Oh. Do you think it's showy enough?

I wouldn't want it to be showy.

- Oh, yes.

There's no denying

it's a friendly little piece.

Well, then, I guess we'll take it.

- Yes, sir.

Oh, Jimmy.

I haven't got any cash with me but...

- Ah.

But I've got a cheque here.

- Uh-huh. May I see it, please?

Sure.

Well, well. Mr. Schmidt.

Step this way immediately, please.

Well, well.

- I won the Maxford House contest.

Isn't it wonderful?

- Well, I should say it is.

A thousand congratulations.

Uh... 25,000 congratulations.

For heaven's sakes. Mr. Schmidt.

Yes, yes, Mr. Hillbeiner,

I'll be there presently.

Kindly cut a groove, will you?

- Sir.

Hillbeiner has been drinking again.

(Buzzer)

- Yes?

(Woman) Shindel Brothers wants to know

if that $25,000 cheque of yours is good.

Good? Tell them I'll match mine against

theirs any day and give them six to four.

Yes, sir.

- Is it good?

(Man) The Davenola. Now watch closely.

I merely remove two cushions, place

my finger on the button marked 'Night',

and with one easy push of the finger,

we have a double bed,

a radio, an ashtray for those who smoke

in bed, a reading lamp for the reader,

a telephone and many other accessories.

Pausing merely to slip a pillow slip

over the day cushion...

...we complete the metamorphosis.

Everything under fingertip control

throughout.

There is no limit to man's ingenuity.

Isn't that wonderful?

- Comes the morrow.

A flick of the wrist...

...a thorough airing...

...a gentle pressure

on the button marked 'Day'...

...et voil, as the French would say,

ready for breakfast, a rousing book

or a gentle game of bridge.

The price, 198.50 plus tax.

We'll take it.

What a bargain you're getting.

- Pardon?

I'm Mr. Shindel, Mr. MacDonald.

Congratulations. Here's your cheque.

And what a cheque.

- Thanks. How soon can you send it?

It's there. Make that a special, Hillbeiner.

Would your mother like one?

- No. We haven't got room.

We got to get everybody something.

Mama's been wanting a new iron.

She's got it.

- Have you got irons?

Have we got irons? Huh.

They do everything but sing.

We gotta get something for Mrs. Schwartz,

Sophie, Mrs. Zimmerman, the Casey kids...

Aren't you afraid of spending too much?

The Finnegans.

- Patrolman Murphy.

Tony Mozepo.

- And Mr. Rosenblatt.

We better just work up

one side of the street and down the other.

Oh, Jimmy.

I don't like to take all this

without paying for it, Mr. Shindel.

Nonsense.
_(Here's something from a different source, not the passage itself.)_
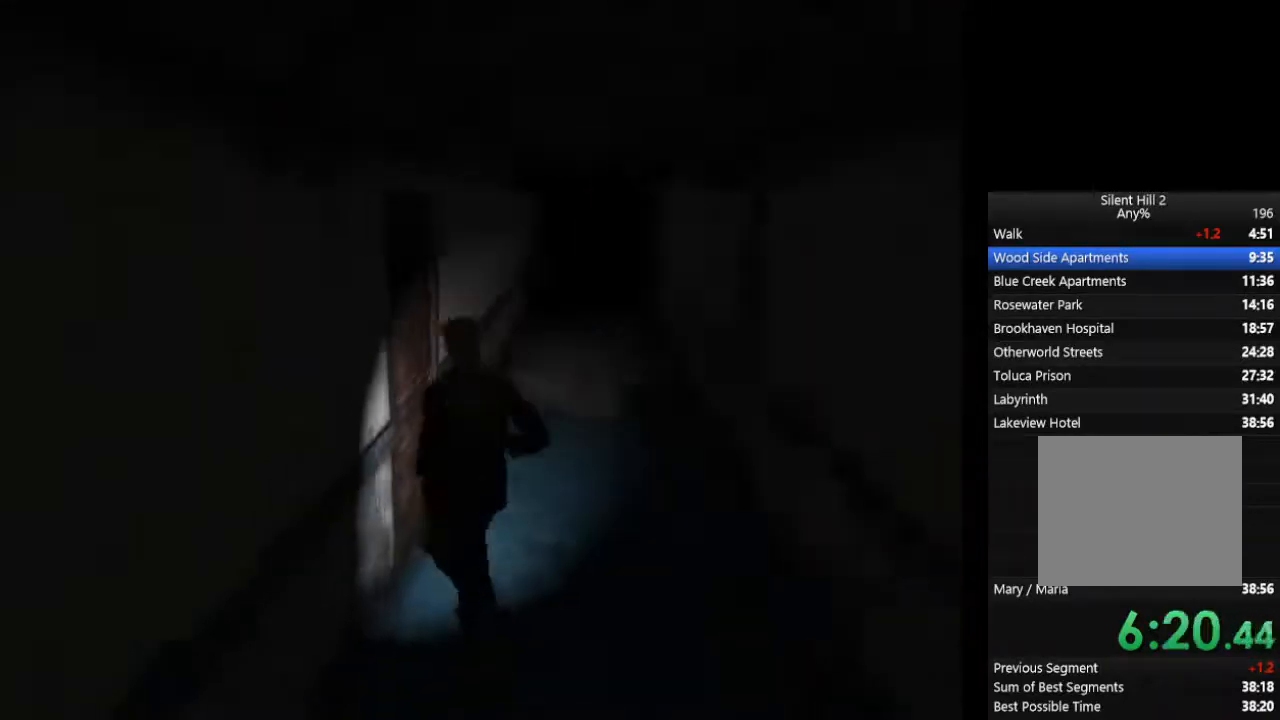
{"buttons": ["CIRCLE"], "left_stick": "down", "right_stick": "center", "events": [[33, "CROSS", "down"], [100, "CROSS", "up"], [133, "CROSS", "down"], [133, "left_stick", "down"], [200, "CROSS", "up"], [233, "CROSS", "down"], [267, "CROSS", "up"], [300, "CROSS", "down"], [367, "CROSS", "up"]]}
We know an honest man

when we see one, don't we, boys?

Indeed.

Why don't you take this cheque

and give me the change?

We should have change for such a cheque?

Excuse me.

What a bargain.

- Thank you.

I'll bring you a cheque

as soon as I put this in the bank.

Who's in a hurry? Drop in any time.

Drop in tomorrow.

Here are the flowers.

- Thank you.

A little souvenir.

Don't forget to call again, Mr. MacDonald.

No, sir, I won't.

- Goodbye.

Goodbye, Mr. Shindel.

Goodbye, Mr. Schmidt.

- Goodbye, Mr. MacDonald.

Goodbye Mr. Hillbeimer.

- Hillbeiner.

Goodbye Mr. Heilbimmer.

- That's close enough. It's all right.

Come and see us again.

- Thank you. Goodbye.

Have you got all your bundles now?

Goodbye.

What a boy.

- What a business.

Oh, I'm so happy.

- I feel kind of good myself.

Can you see the faces on everybody

when we get there?

Yeah. Like Christmas in July.

Well, happy New Year.

It will be a happy new year from now on.

Everything new and clean and different.

Just think, Jimmy. No more worry.

- That's right.

That's the only terrible thing

about being poor.

What kind of a house will we have?

- Any kind you like.

How about a penthouse?

- They come high, don't they?

No, I don't think... Oh, you fool.

Will you love me for always?

- Of course I will.

For always and always?

- I don't know why not.

It might be a long time.

The longer the sweeter, baby.

And then he says, 'Mum, you're all wet.

You can buy anything you want.

'An automobile, new dresses, furniture,

the Davenport, anything.'

My Irving, he drinks too.

Once in a while, a little bit.

Not so little.

- Yes, I know.

But Jimmy doesn't. He

wouldn't take a drink...

...unless something happened.

Maybe he lost his job.

- He said he got a raise.

Who's giving raises these days?

- (Car horns honking)

I can't think what has happened.

(Commotion outside)

They're bringing him home.

Who asked you something?

- No...

Don't you worry. Maybe

just a little accident.

Maybe just a leg or a finger.

Come here quick. Hurry up.

(Horns blaring)...

What is it?

- A funeral.

Hey, Mum, come on down.

You too, Mrs. Schwartz.

You too, Mama.

- We got presents for everybody.

He's drunk.

- Jimmy.

I'm all right, Mum. Come on down.

Look.

Was somebody hurt?

- Jimmy came home in a taxicab.

(Screaming)

I got a big surprise here.

I wanna start with Sophie.

Careful, now.

I've got a present for you, Sophie.

- For me?

Yes. Open it up.

(All) Oh.

In a minute. Take it easy. Take it easy,

there's something for everybody, I think.

Mom.

What's happened? Are you hurt?

What's going on here?

I wasn't lying to you.

The Davenport is on the way.

Wait till you see it, Mum.

- Then you did get a raise.

Oh, glory.

Mom. Here's one for you.

Oh, Mom.

Why don't you get wise to yourself?

Who do you think you are anyway?

If it's good enough for us,

who are you to say...

It stinks. It stinks.

- He stinks.

One more crack out of you

and I'll bust you right in the nose.

Let's see you do it.

- I will, you snake-eyed...

Sit down before you burst a blood vessel.

- Sit down, Bildocker.

Let's talk this over in a nice friendly way.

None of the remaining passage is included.